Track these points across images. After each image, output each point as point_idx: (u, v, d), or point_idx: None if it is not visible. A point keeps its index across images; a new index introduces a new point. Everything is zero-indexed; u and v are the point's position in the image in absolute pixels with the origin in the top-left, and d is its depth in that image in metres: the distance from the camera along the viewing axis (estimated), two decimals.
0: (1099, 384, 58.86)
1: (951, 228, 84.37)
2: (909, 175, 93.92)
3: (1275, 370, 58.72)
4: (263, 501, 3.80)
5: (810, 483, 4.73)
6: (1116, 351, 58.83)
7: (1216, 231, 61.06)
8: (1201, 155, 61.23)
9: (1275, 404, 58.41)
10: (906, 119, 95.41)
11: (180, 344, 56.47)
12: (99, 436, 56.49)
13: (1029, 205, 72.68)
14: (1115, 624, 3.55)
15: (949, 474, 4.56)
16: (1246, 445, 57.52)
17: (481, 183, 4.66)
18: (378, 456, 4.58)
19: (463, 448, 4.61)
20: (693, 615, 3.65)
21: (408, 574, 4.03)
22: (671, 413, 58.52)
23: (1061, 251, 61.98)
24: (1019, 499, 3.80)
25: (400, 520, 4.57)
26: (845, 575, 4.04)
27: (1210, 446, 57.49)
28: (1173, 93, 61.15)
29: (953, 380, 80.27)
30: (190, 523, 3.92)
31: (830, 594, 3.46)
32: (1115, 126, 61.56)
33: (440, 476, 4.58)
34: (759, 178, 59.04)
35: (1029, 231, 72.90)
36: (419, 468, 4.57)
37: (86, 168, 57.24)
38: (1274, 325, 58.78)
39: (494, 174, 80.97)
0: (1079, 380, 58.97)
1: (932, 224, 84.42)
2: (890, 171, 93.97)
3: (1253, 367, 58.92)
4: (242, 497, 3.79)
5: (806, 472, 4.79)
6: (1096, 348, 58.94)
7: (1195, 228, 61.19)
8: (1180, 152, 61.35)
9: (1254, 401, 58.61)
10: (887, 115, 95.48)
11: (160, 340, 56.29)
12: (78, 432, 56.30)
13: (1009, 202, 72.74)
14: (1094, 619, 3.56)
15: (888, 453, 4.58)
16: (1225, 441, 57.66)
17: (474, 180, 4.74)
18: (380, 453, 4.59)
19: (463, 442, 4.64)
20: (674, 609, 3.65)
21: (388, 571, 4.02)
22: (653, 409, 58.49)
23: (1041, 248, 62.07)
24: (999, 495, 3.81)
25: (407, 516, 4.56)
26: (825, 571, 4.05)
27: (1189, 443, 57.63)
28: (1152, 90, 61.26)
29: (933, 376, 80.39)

» Task directions
Using the material above, quote the first line and each line after it, stopping at and including the line that holds "38: (1274, 325, 58.78)".

» Reply to the exercise
Track these points across images. After each image, output each point as point_idx: (u, v, d), or point_idx: None if it is not visible. A point keeps its index across images; a new index introduces a new point. Everything is zero-indexed; u and v are the point's position in the image in absolute pixels with the origin in the top-left, and d is its depth in that image in metres: the distance from the camera along the viewing axis (estimated), two decimals.
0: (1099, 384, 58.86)
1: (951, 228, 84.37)
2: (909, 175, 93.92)
3: (1275, 370, 58.72)
4: (263, 501, 3.80)
5: (810, 483, 4.73)
6: (1116, 351, 58.83)
7: (1216, 231, 61.06)
8: (1201, 155, 61.23)
9: (1275, 404, 58.41)
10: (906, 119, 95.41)
11: (180, 344, 56.47)
12: (99, 436, 56.49)
13: (1029, 205, 72.68)
14: (1115, 624, 3.55)
15: (949, 474, 4.56)
16: (1246, 445, 57.52)
17: (481, 183, 4.66)
18: (378, 456, 4.58)
19: (463, 448, 4.61)
20: (693, 615, 3.65)
21: (408, 574, 4.03)
22: (671, 413, 58.52)
23: (1061, 251, 61.98)
24: (1019, 499, 3.80)
25: (400, 520, 4.57)
26: (845, 575, 4.04)
27: (1210, 446, 57.49)
28: (1173, 93, 61.15)
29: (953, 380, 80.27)
30: (190, 523, 3.92)
31: (830, 594, 3.46)
32: (1115, 126, 61.56)
33: (440, 476, 4.58)
34: (759, 178, 59.04)
35: (1029, 231, 72.90)
36: (419, 468, 4.57)
37: (86, 168, 57.24)
38: (1274, 325, 58.78)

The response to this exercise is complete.